Rudolf Stingel took a somewhat more nuanced approach in his 2005 solo exhibition at Paula Cooper Gallery, covering the floor of Cooper’s cavernous New York space with white-painted particle board so that visitors’ shoes left grubby marks throughout. The room was otherwise empty aside from an imposing three-meter-square black-and-white photorealist painting of Cooper based on a Robert Mapplethorpe shot from 1984. Here the line between homage and critique was slender indeed, as visitors’ footprints recorded their dutiful approach to the image. Described by Jerry Saltz as “celebratory, revelatory, sly,” the work had something like the atmosphere of a shrine, but also unmasked that which is ordinarily hidden in commercial galleries—the dealer him- or herself. Stingel was respectful to Cooper, but put the relationship on display in a manner that left visitors in no doubt about who really controlled the space.
Saltz’s line also fits Chavasse’s handling of Jarvis: “He wanted to show our relationship through skateboarding in a way that reflected the artist-dealer thing,” the gallerist confirms. “It’s difficult. I’ve known him twenty years and when we first met I looked up to him. And then when I became his dealer there was this shift in the power dynamic, and that keeps going back and forth.” That shifting interpersonal distance, one that only comes from a professional relationship, is evident in the film; the only person on whom the camera ever really lingers is Jarvis, creating a sense of intimacy. But there are echoes of Cattelan’s cruelty, too; in what seems like a direct taunt, Culture Club’s “Do You Really Want To Hurt Me” kicks in just as Jarvis fluffs a jump.
This interplay between bringing someone closer and pushing them away recalls another dealer-centered show, Tino Seghal’s 2009 solo exhibition at Jan Mot in Brussels. Critic Jorg Heiser recalls meeting Mot in the empty gallery. Mot insisted that they go for coffee, then explained to Heiser that over the years, Seghal had changed, and that Mot’s impatience with the artist and his affectations had increased. “I summoned my courage and asked Mot straight to his face whether he and Tino had parted company,” Heiser recalls. Mot looked puzzled and Heiser realized that he was in the middle of a performance. Seghal's This is critique involved the gallerist making grumpy remarks to visitors about the artist and continuing the conversation from there. Mot’s closeness to Seghal—they've worked together since the start of the artist’s career—is, of course, key to the work. But Mot’s complaints were also uncannily close to those articulated by various genuine haters over the years.

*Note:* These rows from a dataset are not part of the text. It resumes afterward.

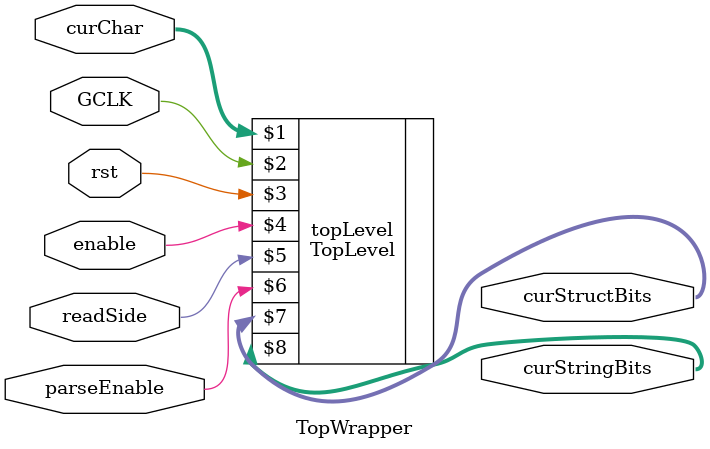
<source format=v>
`timescale 1ns / 1ps


module TopWrapper (
    input wire [7:0] curChar,
    input GCLK, rst, enable, readSide, parseEnable,
    output wire [63:0] curStructBits,
    output wire [7:0]  curStringBits
);
    // lock inputs to clock edges
    reg [7:0] curCharOut;
    always @ (posedge GCLK) begin
        curCharOut <= curChar;
    end
    TopLevel topLevel (curChar, GCLK, rst, enable, readSide, parseEnable, curStructBits, curStringBits);
endmodule

</source>
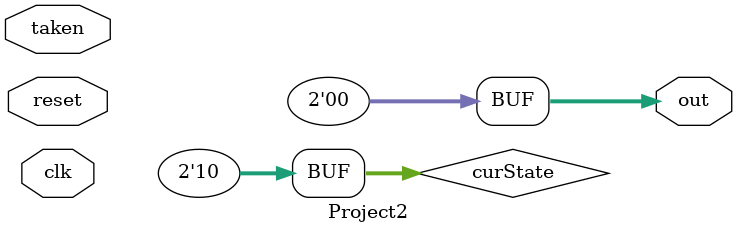
<source format=v>
module Project2 (taken, out, clk, reset);
	input taken, clk, reset;
	output reg [1:0] out;
	reg [1:0] curState, nxtState;
	
	localparam ST = 2'b00, T = 2'b01, NT = 2'b10, SNT= 2'b11;
	
	initial
	begin
		curState = NT;
		out = 1'b0;
	end
	
	
	always @(posedge clk)
	begin
		
		case (curState)
			ST: if(taken)  //taken
					nxtState = ST;
				 else   //not taken
					nxtState = T;
					
		   T:  if(taken)  //taken
					nxtState = ST;
				 else   //not taken
					nxtState = NT;
			
			NT: if(taken)  //taken
					nxtState = T;
				 else   //not taken
					nxtState = SNT;
					
			SNT:if(taken) //taken
					nxtState = NT;
				 else  //not taken
					nxtState = SNT;
		endcase
	end
endmodule					
			
</source>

“We still skate together,” says Jarvis of Chavasse, “and in similar locations.” Underlying The Gallerist is a desire to return to a past when the two friends could just hang out together. There’s a palpable sense of regret here. Stingel’s portrait of Cooper was based on a twenty-year-old image. Everything changes. Seghal would become an art star; Chavasse and Jarvis could never skate together again in the way they used to. So perhaps art about art dealers is best understood not as institutional critique or as snarky conceptual comedy, but as elegiac, a paean to simpler times.
Rob Chavasse: The Gallerist is on view at The Sunday Painter from March 1 to 29.